I searched for collision detection topics, but they were all about the detection itself. My question is more about before and after the detection process. I'm writing my first big game and I want to make it as efficient as reasonably possible.
The premise of the game is that you fly a ship around a playing field. In this field are going to be obstacles of varying nature provided by the environment, enemy ships, and projectiles flying and floating around in space. The objects will be able to rotate around their centers and such, if they are required to or want to.
My idea for setting up the test is to have objects load themselves in some manner into a queue and a list. The game would then take whatever is on the front of the queue and test against everything in the list. It would first check to make sure the thing in the list is not itself (which would generate a collision for everything all the time lol). Next, the game would check if there is a collision between the object in the queue and the object in the list. If there is a collision, then it will flag the objects saying they have collided and save a reference or whatever of what the object collided with.
For example, if A collided with B, the game would tell A to run a collision function, B to run collision function, and would store into A a reference to B and B would store a reference to A.
The game will then continue to check collisions for the object in the queue until it runs through the list, doing the above each time to account for an object hitting or getting hit by multiple objects.
For example, if there were three balls, A, B, and C, and A were to be hit by both B and C in the same frame, A would have its velocity modified by B and then by C, and B and C would have their velocities modified by A.

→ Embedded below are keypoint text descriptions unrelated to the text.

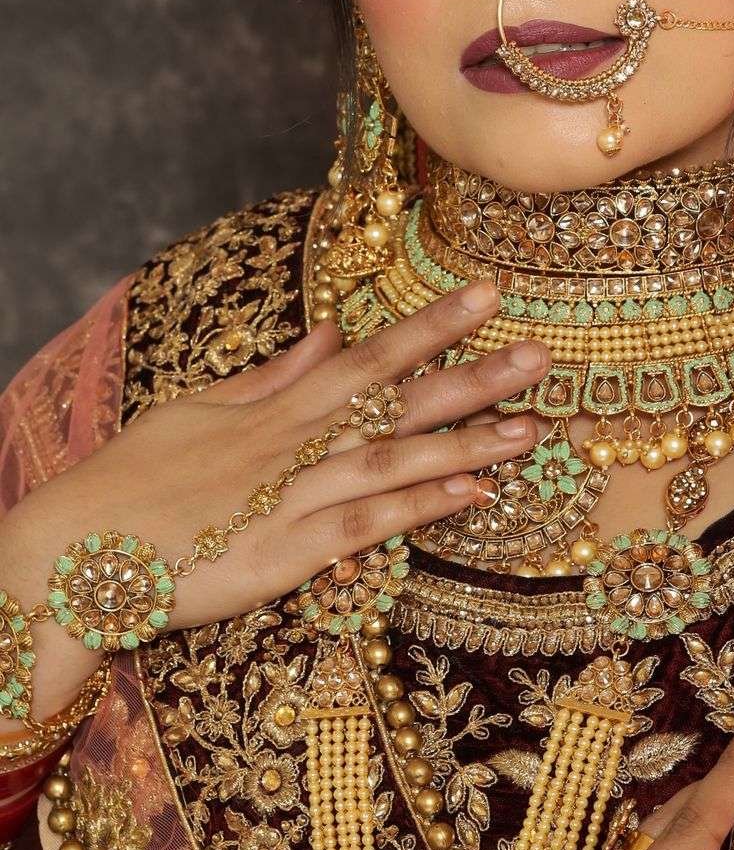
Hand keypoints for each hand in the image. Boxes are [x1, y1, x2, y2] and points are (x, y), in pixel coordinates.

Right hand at [0, 280, 547, 720]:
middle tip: (543, 353)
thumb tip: (330, 333)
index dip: (432, 325)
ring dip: (466, 442)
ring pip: (392, 459)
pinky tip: (469, 496)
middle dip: (473, 375)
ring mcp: (292, 498)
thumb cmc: (132, 482)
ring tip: (531, 427)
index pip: (370, 355)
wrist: (74, 550)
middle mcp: (295, 443)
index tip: (488, 294)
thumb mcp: (199, 410)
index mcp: (279, 407)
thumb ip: (273, 374)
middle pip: (397, 400)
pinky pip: (362, 526)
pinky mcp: (283, 556)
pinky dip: (416, 507)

Would this be a smart way to go about doing this? I'm not worried about the actual detection of collisions right now, there are plenty of articles or tutorials available plus my own thinking to solve that problem. I haven't run across anything that talks the before and after. I'm not sure how many things in a queue and list would begin to cause a large load and slow the game down. Right now my objects are all just x,y positions, x,y velocities, what direction they are facing, and a few other things.
Now I think I'm beginning to ramble about unrelated things. Any insight or wisdom would be appreciated.